Seeing the Brits splitting up forces, German fighters did the same – Me-109:s side slipped to the right to meet the Hurricanes, Me-110:s dove toward the Spitfires, two of which surprisingly choose to disregard the escorts and turned behind the Stukas. Remaining Spitfire left the formation in an attempt to try his luck with 109:s and was immediately shot down in what can only be described as a nonchalant manner by a single burst from German rote leader’s cannons.
This unexpected kill was the start of a nightmare for the British side. Leader of Spitfire formation was the next one to pay the ultimate price – after his engine was damaged by accurate fire from Stuka rear-gunners, he was unable to do anything against Zerstörers at his six o’clock.
Last survivor of the Spitfire formation tried to get away, but was unable to shake off the Me-110:s. 20 mm cannon shells found their target in next round and last Spitfire immediately went down in flames.
Demise of the Hurricane formation was equally rapid, but far more memorable. After a completely unsuccessful head-on pass, British fighters choose to repeat the mistake of their comrades flying the Spitfires – they turned to the left with the intention of gaining tail position on the Stukas. The fact that two Me-109:s were rapidly closing on them apparently didn’t bother them… however, the fact that the formation leader managed to turn so tightly that he managed to collide not with one, but two Ju-87:s struck everybody with complete amazement. Miraculously, the first Stuka suffered only scratches on its paint, while the Hurricane suffered minor damage. British pilot wasn’t as lucky in his second ramming attack – his plane blew up. It has however to be noted that his perseverance paid off and he managed to bring his victim down with him.

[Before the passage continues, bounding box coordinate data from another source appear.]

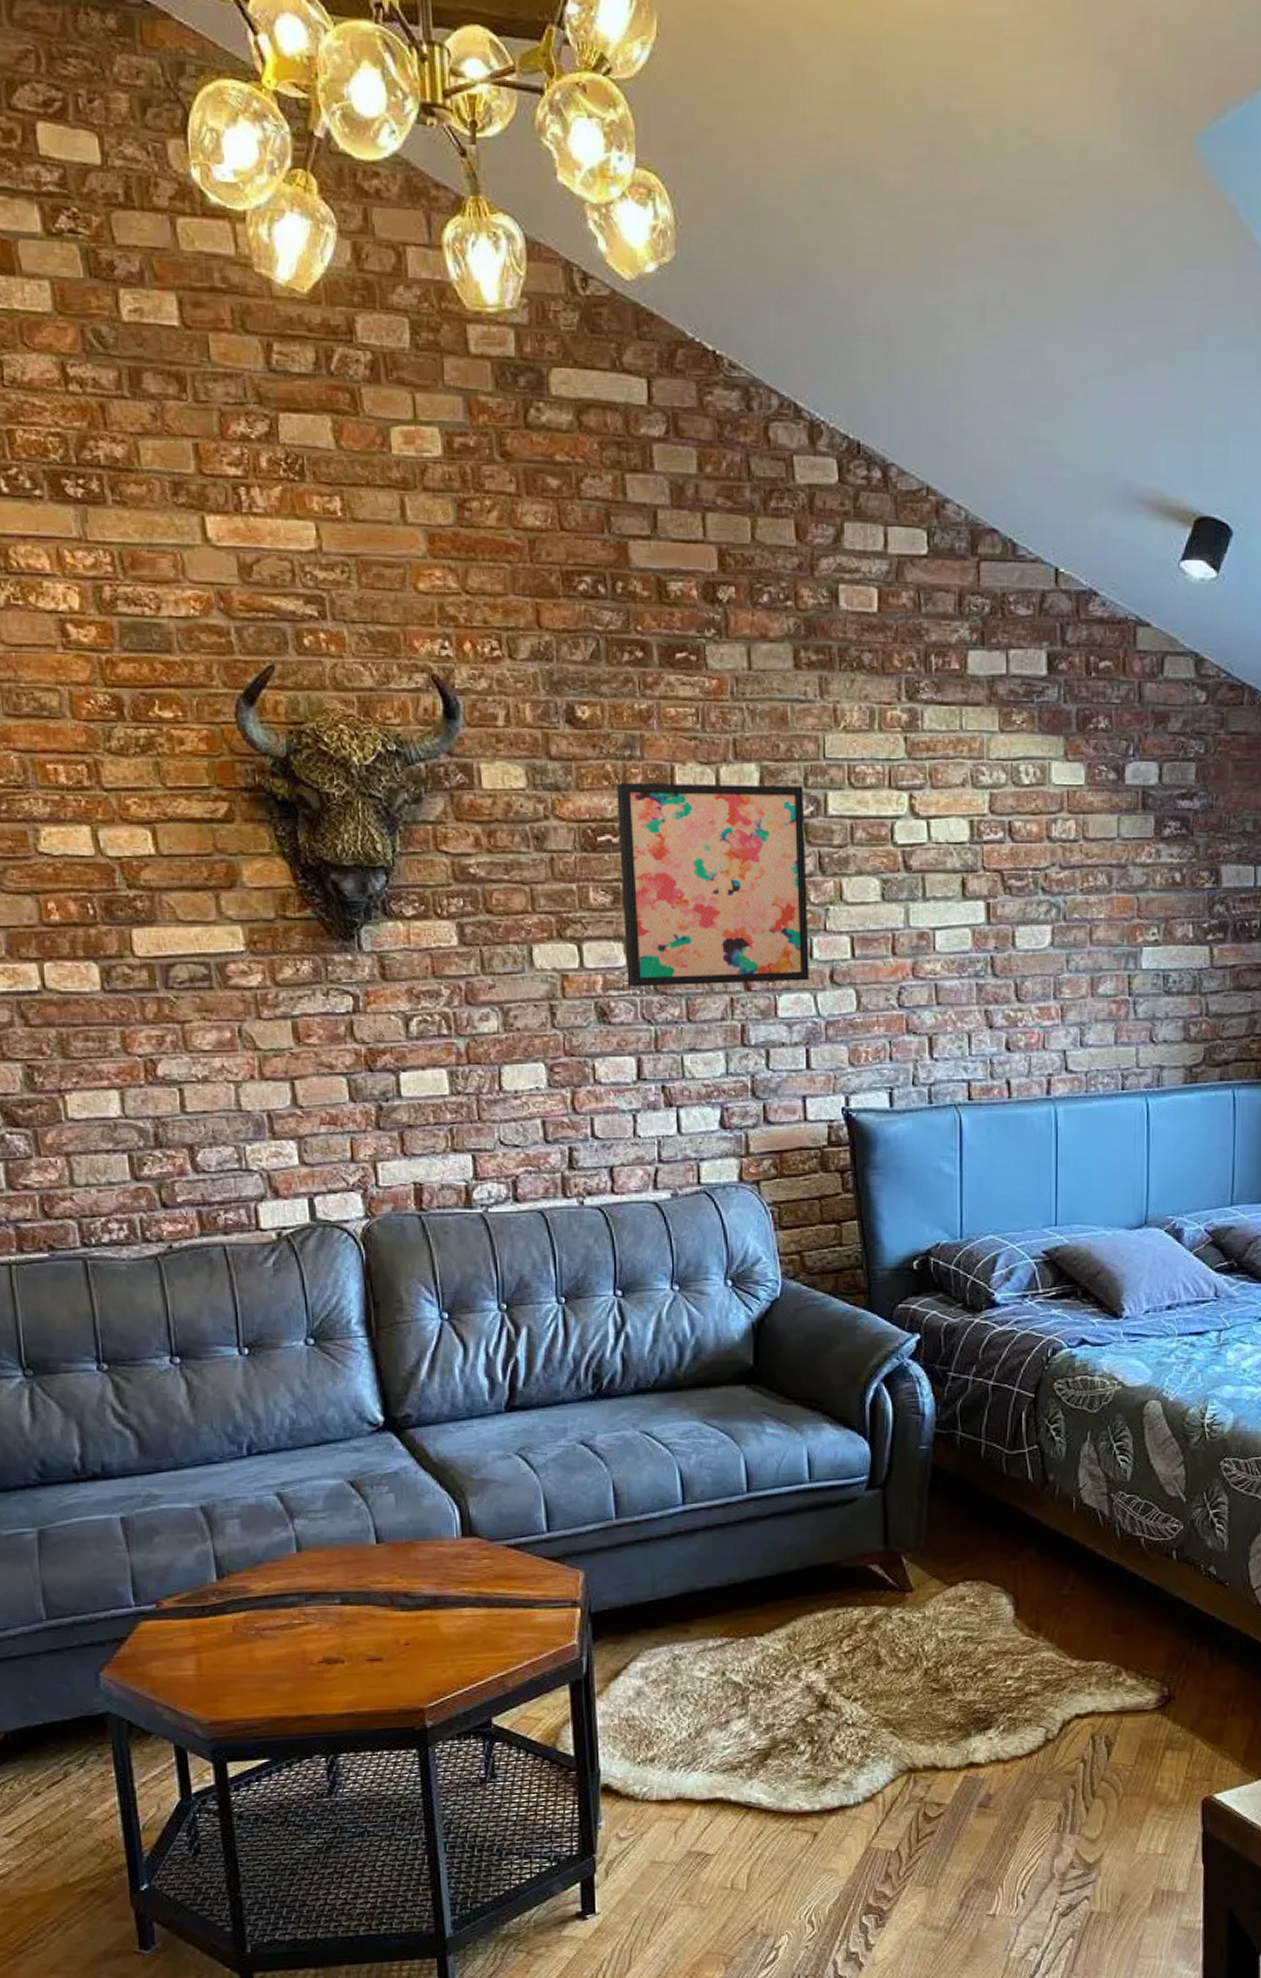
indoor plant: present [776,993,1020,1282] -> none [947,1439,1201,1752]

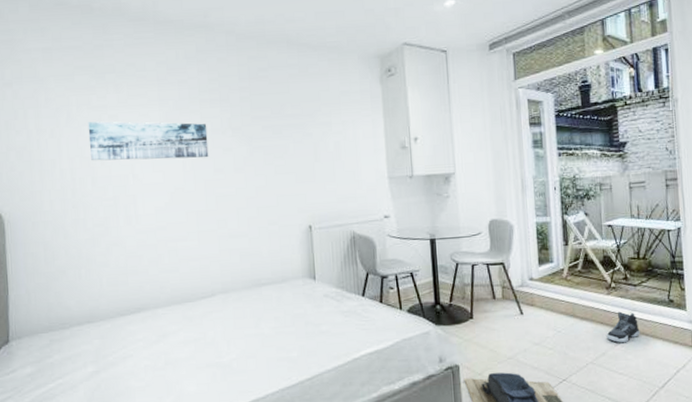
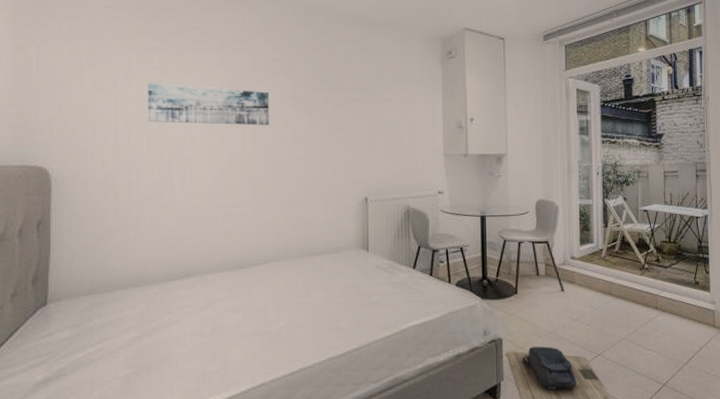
sneaker: present [606,311,640,343] -> none [638,291,669,321]

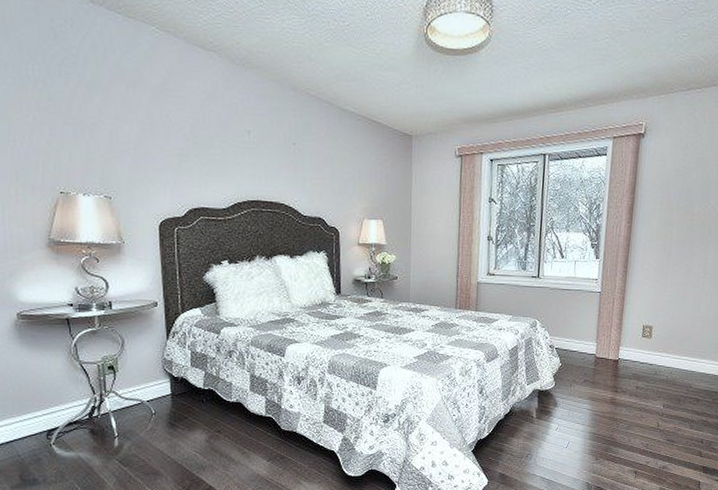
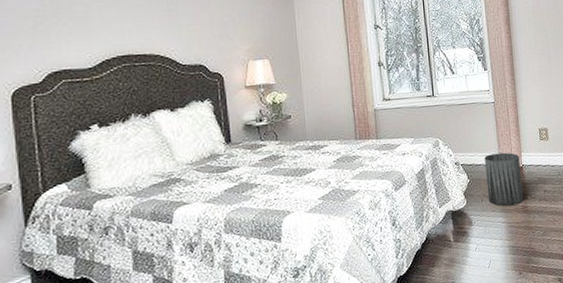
trash can: none [577,343,617,396] -> present [485,152,523,207]

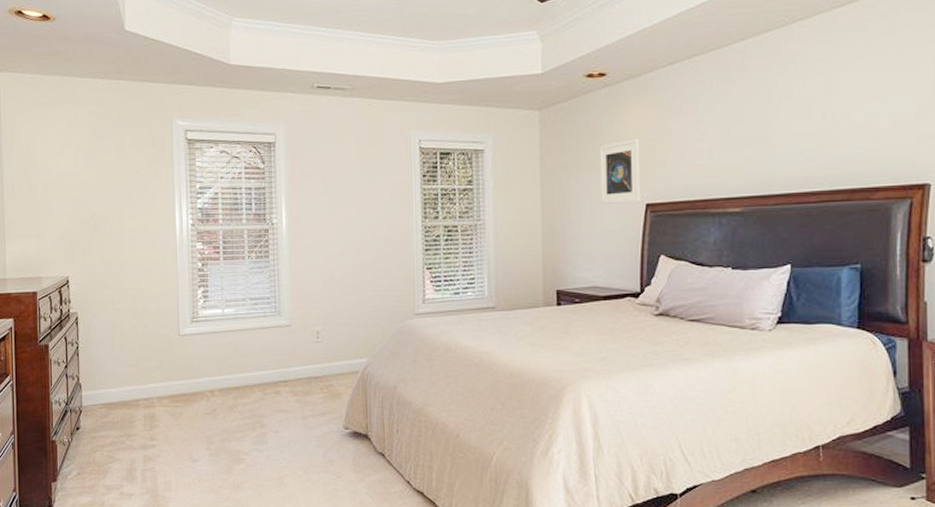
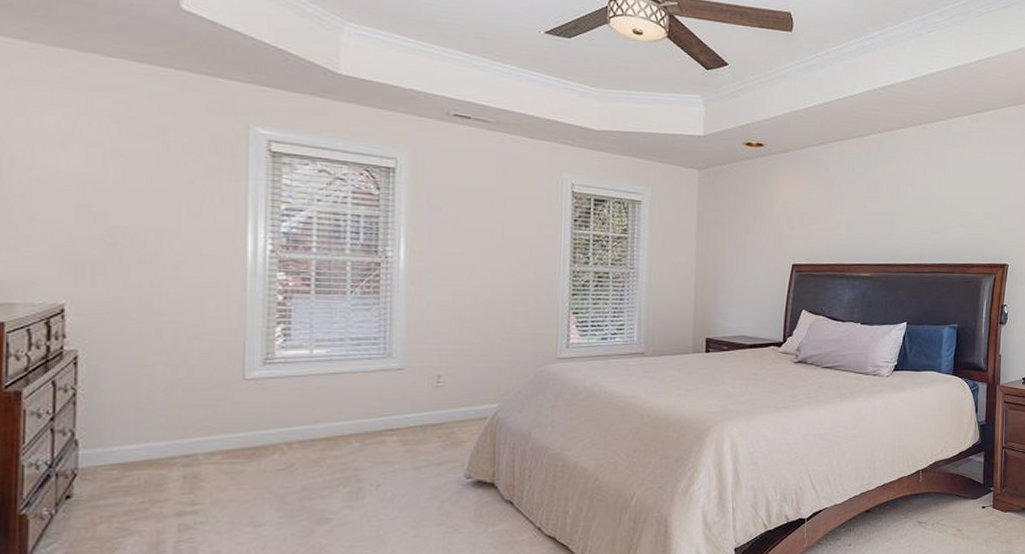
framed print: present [600,139,641,204] -> none [752,206,790,263]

Remaining Hurricanes were bounced by Messerschmitt immediately afterward. Position advantage of German fighters made the dogfight a foregone conclusion and both British fighters were shot down after a short dogfight. One of Me-109:s was damaged in the process, but that was a small price to pay for the complete triumph of Luftwaffe in this fight.
Musings after the battle
The entire game took less time than it took me to write this post – it was all over after only two hours, or six game rounds. This however is unimportant. It is however worth noticing that “Check Your Six” once again proved to be an excellent game ruleset and you will suffer if you ignore Boelke’s Dicta. In this game, both British players choose to ignore the threat of German fighters at their back and suffered the consequences.